### Written instruction
Pick out every line in the listing below that contains the string "opExtrude", and copy each one in full.

### Data supplied
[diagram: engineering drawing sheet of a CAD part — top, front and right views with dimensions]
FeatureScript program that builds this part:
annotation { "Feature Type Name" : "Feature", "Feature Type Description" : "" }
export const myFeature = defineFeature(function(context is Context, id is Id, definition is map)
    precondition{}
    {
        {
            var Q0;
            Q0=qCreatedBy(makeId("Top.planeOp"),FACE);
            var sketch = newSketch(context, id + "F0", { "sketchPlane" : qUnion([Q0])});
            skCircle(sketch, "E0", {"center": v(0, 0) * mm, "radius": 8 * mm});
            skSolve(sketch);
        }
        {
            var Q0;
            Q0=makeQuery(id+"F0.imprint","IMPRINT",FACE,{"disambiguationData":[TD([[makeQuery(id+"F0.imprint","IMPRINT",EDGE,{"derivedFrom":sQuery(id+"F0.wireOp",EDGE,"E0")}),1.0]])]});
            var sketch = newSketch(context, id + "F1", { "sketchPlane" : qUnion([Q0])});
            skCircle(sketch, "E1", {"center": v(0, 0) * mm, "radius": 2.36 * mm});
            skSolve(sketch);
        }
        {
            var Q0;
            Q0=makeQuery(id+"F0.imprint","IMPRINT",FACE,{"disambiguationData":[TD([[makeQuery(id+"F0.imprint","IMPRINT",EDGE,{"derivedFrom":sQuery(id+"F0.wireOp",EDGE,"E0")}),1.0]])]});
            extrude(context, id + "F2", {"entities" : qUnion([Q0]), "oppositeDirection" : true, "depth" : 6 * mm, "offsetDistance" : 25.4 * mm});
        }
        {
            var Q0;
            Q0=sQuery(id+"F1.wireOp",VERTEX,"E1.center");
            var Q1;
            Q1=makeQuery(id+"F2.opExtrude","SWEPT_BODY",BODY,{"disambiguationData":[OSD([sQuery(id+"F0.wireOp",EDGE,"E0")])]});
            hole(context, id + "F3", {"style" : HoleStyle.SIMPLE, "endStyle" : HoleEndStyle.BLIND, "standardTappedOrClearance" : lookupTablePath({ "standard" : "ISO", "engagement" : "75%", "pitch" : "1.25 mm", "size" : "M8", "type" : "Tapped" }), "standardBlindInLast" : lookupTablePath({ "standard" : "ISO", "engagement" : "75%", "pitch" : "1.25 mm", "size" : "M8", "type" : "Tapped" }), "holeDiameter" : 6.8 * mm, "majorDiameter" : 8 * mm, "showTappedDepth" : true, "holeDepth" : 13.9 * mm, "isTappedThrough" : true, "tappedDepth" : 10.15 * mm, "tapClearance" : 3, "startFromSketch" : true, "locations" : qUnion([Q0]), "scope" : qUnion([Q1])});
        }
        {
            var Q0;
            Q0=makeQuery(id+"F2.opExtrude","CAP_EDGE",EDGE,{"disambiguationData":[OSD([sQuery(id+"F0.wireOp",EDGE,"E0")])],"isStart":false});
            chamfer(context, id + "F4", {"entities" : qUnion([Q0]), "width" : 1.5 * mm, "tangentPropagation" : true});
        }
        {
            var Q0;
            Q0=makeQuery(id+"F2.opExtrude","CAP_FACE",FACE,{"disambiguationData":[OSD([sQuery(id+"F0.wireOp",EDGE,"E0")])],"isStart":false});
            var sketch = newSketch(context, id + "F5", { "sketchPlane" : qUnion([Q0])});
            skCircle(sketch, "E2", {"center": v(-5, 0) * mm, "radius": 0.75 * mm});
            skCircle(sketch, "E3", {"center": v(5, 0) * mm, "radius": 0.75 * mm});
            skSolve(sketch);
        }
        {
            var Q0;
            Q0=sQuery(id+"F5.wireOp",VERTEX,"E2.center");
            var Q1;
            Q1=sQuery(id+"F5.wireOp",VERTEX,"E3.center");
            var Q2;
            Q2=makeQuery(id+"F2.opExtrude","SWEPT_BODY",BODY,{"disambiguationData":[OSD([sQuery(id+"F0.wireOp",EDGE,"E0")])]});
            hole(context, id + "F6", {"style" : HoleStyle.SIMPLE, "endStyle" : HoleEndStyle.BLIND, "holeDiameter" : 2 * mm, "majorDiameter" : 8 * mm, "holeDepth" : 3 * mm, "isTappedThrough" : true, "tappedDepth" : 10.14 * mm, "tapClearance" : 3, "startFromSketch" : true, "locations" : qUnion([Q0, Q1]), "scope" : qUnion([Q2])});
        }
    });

### Output of the exercise
            Q1=makeQuery(id+"F2.opExtrude","SWEPT_BODY",BODY,{"disambiguationData":[OSD([sQuery(id+"F0.wireOp",EDGE,"E0")])]});
            Q0=makeQuery(id+"F2.opExtrude","CAP_EDGE",EDGE,{"disambiguationData":[OSD([sQuery(id+"F0.wireOp",EDGE,"E0")])],"isStart":false});
            Q0=makeQuery(id+"F2.opExtrude","CAP_FACE",FACE,{"disambiguationData":[OSD([sQuery(id+"F0.wireOp",EDGE,"E0")])],"isStart":false});
            Q2=makeQuery(id+"F2.opExtrude","SWEPT_BODY",BODY,{"disambiguationData":[OSD([sQuery(id+"F0.wireOp",EDGE,"E0")])]});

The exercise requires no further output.